Use watch-errors.js when:

•Real-time error monitoring needed
•Long-running session debugging
•Catching intermittent async issues
•Example: "Watch for errors while I interact with the page"

Specialized Features

For detailed documentation, see the reference files:

Complete Command Reference: references/commands.md

•Full documentation for all 24 commands
•Detailed options and parameters
•Integration examples for each command
•Grep-searchable with pattern: ## CommandName

Advanced Workflows: references/workflows.md

•Multi-step automation patterns
•Validation and verification strategies
•Error handling and retry patterns
•Real-world examples (login, infinite scroll, API testing)

Integration Patterns: references/integration.md

•How to use script outputs with Claude tools (Bash + Read)
•Screenshot workflows and visual analysis
•JSON processing and data extraction
•Pipeline composition and error handling

Architecture & Debugging: references/architecture.md

•Nix shebang technical details
•Vendored dependency management
•Browser auto-detection logic
•Debug mode (DEBUG=1) usage

Troubleshooting: references/troubleshooting.md

•Common errors and solutions
•Recovery workflows
•Browser cleanup procedures
•Element not found, timeout errors, click issues

Notes

Script Execution: All scripts should be executed from the skill directory or with full paths.
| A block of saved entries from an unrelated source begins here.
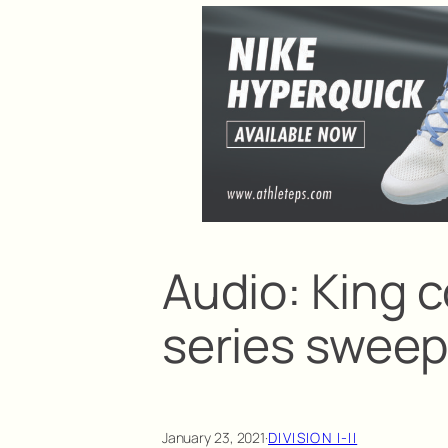
Audio: King 
series sweep 
January 23, 2021
·
DIVISION I-II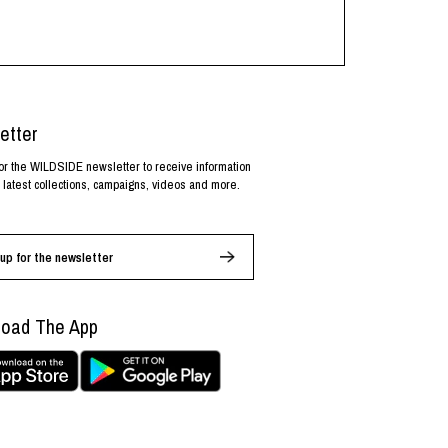
etter
or the WILDSIDE newsletter to receive information
 latest collections, campaigns, videos and more.
up for the newsletter
oad The App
They use Nix shebangs so no manual dependency installation is required.

Exit Codes: Scripts exit with non-zero codes on failure. Check exit status to handle errors:

bash

if ! ./scripts/click.js "#button"; then
    echo "Click failed"
    ./scripts/screenshot.js  # Capture state for debugging
fi

Debug Mode: Set DEBUG=1 for verbose logging:

bash

DEBUG=1 ./scripts/nav.js https://example.com

Path Handling: When passing paths to scripts, use absolute paths or ensure correct working directory.

Browser State: The browser instance persists across script calls. Use pkill -f 'chromium.*remote-debugging-port=9222' to restart if needed (see troubleshooting reference for safe cleanup).